De David. Cuando, fingiéndose loco ante Abimélec, fue expulsado por él y se marchó.
(Álef) Bendigo al Señor en todo momento, su alabanza está siempre en mi boca;
(Bet) mi alma se gloría en el Señor: que los humildes lo escuchen y se alegren.
(Guímel) Proclamad conmigo la grandeza del Señor, ensalcemos juntos su nombre.
(Dálet) Yo consulté al Señor, y me respondió, me libró de todas mis ansias.
(He) Contempladlo, y quedaréis radiantes, vuestro rostro no se avergonzará.
(Zain) El afligido invocó al Señor, él lo escuchó y lo salvó de sus angustias.
(Jet) El ángel del Señor acampa en torno a quienes lo temen y los protege.
(Tet) Gustad y ved qué bueno es el Señor, dichoso el que se acoge a él.
(Yod) Todos sus santos, temed al Señor, porque nada les falta a los que lo temen;
(Kaf) los ricos empobrecen y pasan hambre, los que buscan al Señor no carecen de nada.

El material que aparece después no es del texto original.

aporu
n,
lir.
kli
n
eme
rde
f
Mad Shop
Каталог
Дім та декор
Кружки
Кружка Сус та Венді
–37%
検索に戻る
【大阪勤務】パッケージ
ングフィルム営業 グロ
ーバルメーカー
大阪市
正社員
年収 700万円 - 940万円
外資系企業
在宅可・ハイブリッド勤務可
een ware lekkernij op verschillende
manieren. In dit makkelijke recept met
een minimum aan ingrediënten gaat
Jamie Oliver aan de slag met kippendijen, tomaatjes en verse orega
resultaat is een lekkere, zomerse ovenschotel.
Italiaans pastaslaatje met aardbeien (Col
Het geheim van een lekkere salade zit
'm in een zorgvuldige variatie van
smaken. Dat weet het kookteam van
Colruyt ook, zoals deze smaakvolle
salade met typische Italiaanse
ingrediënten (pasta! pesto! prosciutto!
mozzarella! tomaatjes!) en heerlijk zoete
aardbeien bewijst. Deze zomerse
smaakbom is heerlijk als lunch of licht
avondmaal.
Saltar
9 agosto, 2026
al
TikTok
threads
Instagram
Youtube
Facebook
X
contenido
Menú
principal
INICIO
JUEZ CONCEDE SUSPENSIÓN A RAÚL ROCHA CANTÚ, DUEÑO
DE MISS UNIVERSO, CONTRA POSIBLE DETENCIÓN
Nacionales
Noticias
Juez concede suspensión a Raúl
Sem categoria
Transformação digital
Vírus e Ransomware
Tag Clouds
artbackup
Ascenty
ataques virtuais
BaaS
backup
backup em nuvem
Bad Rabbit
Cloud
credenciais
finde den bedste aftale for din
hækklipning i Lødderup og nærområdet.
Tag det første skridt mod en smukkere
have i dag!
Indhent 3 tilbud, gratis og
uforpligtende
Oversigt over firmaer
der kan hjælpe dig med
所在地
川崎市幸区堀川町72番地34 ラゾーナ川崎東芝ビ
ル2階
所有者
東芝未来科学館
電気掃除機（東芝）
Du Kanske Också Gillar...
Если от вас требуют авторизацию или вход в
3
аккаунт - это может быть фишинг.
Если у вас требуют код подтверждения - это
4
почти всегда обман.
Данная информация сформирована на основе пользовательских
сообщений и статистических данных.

(Lámed) Venid, hijos, escuchadme: os instruiré en el temor del Señor.
(Mem) ¿Hay alguien que ame la vida y desee días de prosperidad?
(Nun) Guarda tu lengua del mal, tus labios de la falsedad;
(Sámek) apártate del mal, obra el bien, busca la paz y corre tras ella.
(Ayin) Los ojos del Señor miran a los justos, sus oídos escuchan sus gritos;
(Pe) pero el Señor se enfrenta con los malhechores, para borrar de la tierra su memoria.
(Sade) Cuando uno grita, el Señor lo escucha y lo libra de sus angustias;
(Qof) el Señor está cerca de los atribulados, salva a los abatidos.
(Res) Aunque el justo sufra muchos males, de todos lo libra el Señor;
(Sin) él cuida de todos sus huesos, y ni uno solo se quebrará.
(Tau) La maldad da muerte al malvado, los que odian al justo serán castigados.
El Señor redime a sus siervos, no será castigado quien se acoge a él.